Heart valves
Natural heart valves are unique structures, adapted to allow unidirectional and nonobstructive blood flow. They are biologically dynamic structures, naturally designed to avoid regurgitation, thromboembolism, trauma to their molecular and cellular structures, or disruptive stress. To understand the pathophysiology of biological prosthetic valve’s dysfunction, it is crucial to understand the structure, biology and function of native heart valves.
In the embryonic developing heart valve, epithelial-to-mesenchymal transition occurs when cells from the endocardium differentiate into mesenchymal cells and migrate into the cardiac jelly that forms the pre-valve cardiac cushions (15). These cushions are rich in glycosaminonoglycans (GAG), such as hyaluronic acid, and signaling molecules responsible for further development of heart valves (1, 2). The cardiac cushions are responsible for the complex regulation of extracellular matrix proteins, producing an intricate and functional structure (16). Although the immature heart valve produces its own extracellular matrix in utero , their development is only completed in the postnatal life (1, 3). Characterizing embryonic progenitors of heart valve cells and development processes is important to understand basic pathogenesis in valvular disease. Exploring cellular and molecular pathways in valvular disease will eventually allow designing more intelligent and physiological heart valve tissues.
Development of heart valves leads to a layered, structured and highly specialized complex structure of adapted cells and extracellular matrix (18). Their configuration will allow heart valves to assure its highly specified function, maintain their strength and durability despite the regular and repetitive stress and strain. Heart valves also need to have elements that assure permanent repair and remodeling. Although there are 4 different heart valves with different configurations and functions, all of them have a similar layered patter of cells.
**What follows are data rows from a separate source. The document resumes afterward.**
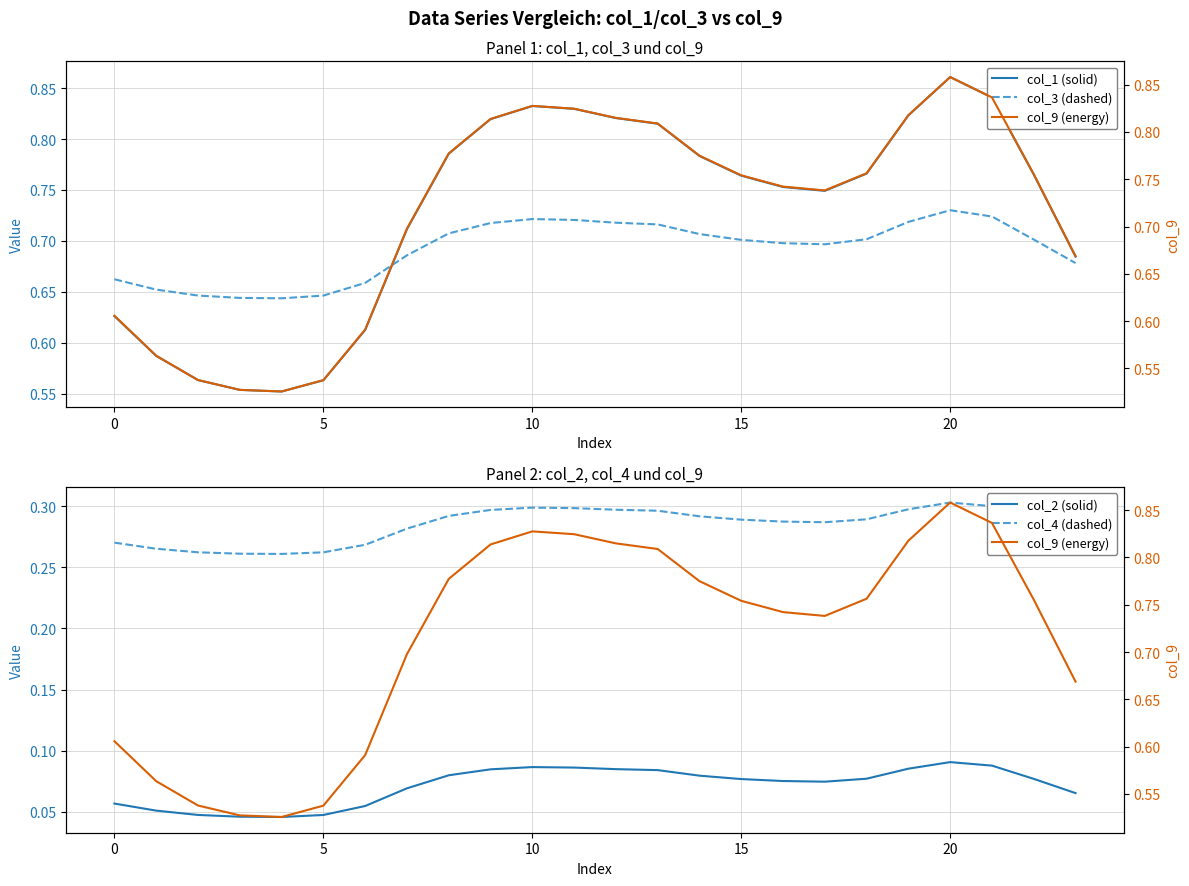

True or false: col_2 (solid) and col_4 (dashed) cross at least once.

False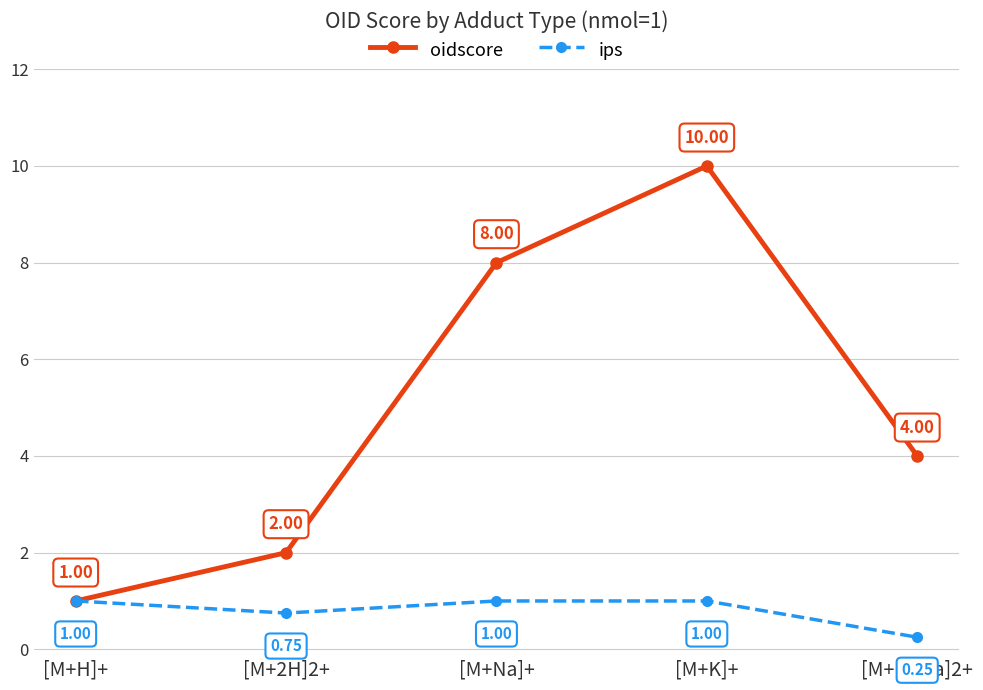

Which series has the widest spread of values?

oidscore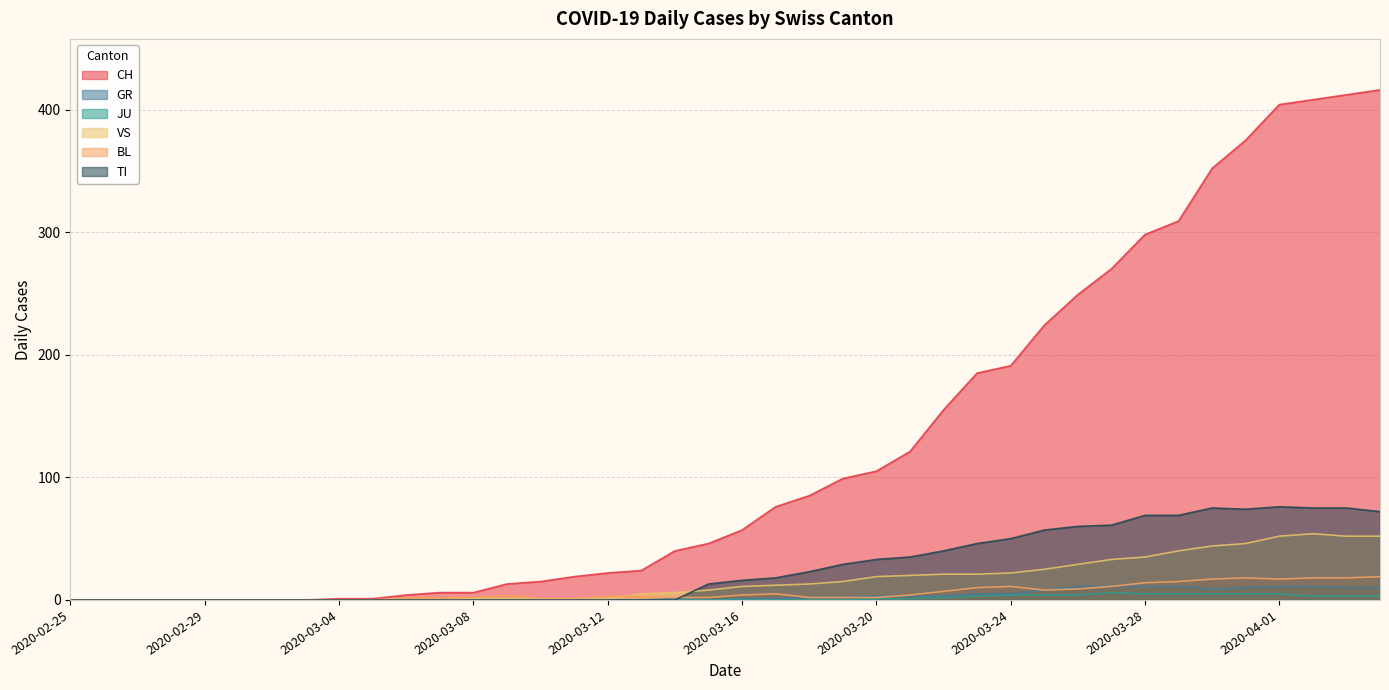

What is the difference between the CH values at 2020-03-20 and 2020-03-05?

104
Valve leaflets are mainly constituted by collagen type I and III, proteoglycans, GAG and elastin (19). The leaflet has three layers, each with an important microstructure (Figure 1): 1) fibrosa : the outflow surface, with circumferentially and densely aligned packed collagen fibers, to enable a load-bearing function during diastole (20); 2) spongiosa : the middle layer rich in GAG, acts as a lubricant between the two other layers (20–22); and 3) ventricularis : the inflow surface, predominantly with elastin to provide elastic proprieties (20, 21). The arrangement and configuration of the extracellular matrix is responsible for the changes in shape and dimensions throughout the cardiac cycle.
Two major types of cells are present in the leaflets: the valvular endothelial cells and the interstitial valvular cells. Both groups of cells synergize to maintain the normal function of the valves.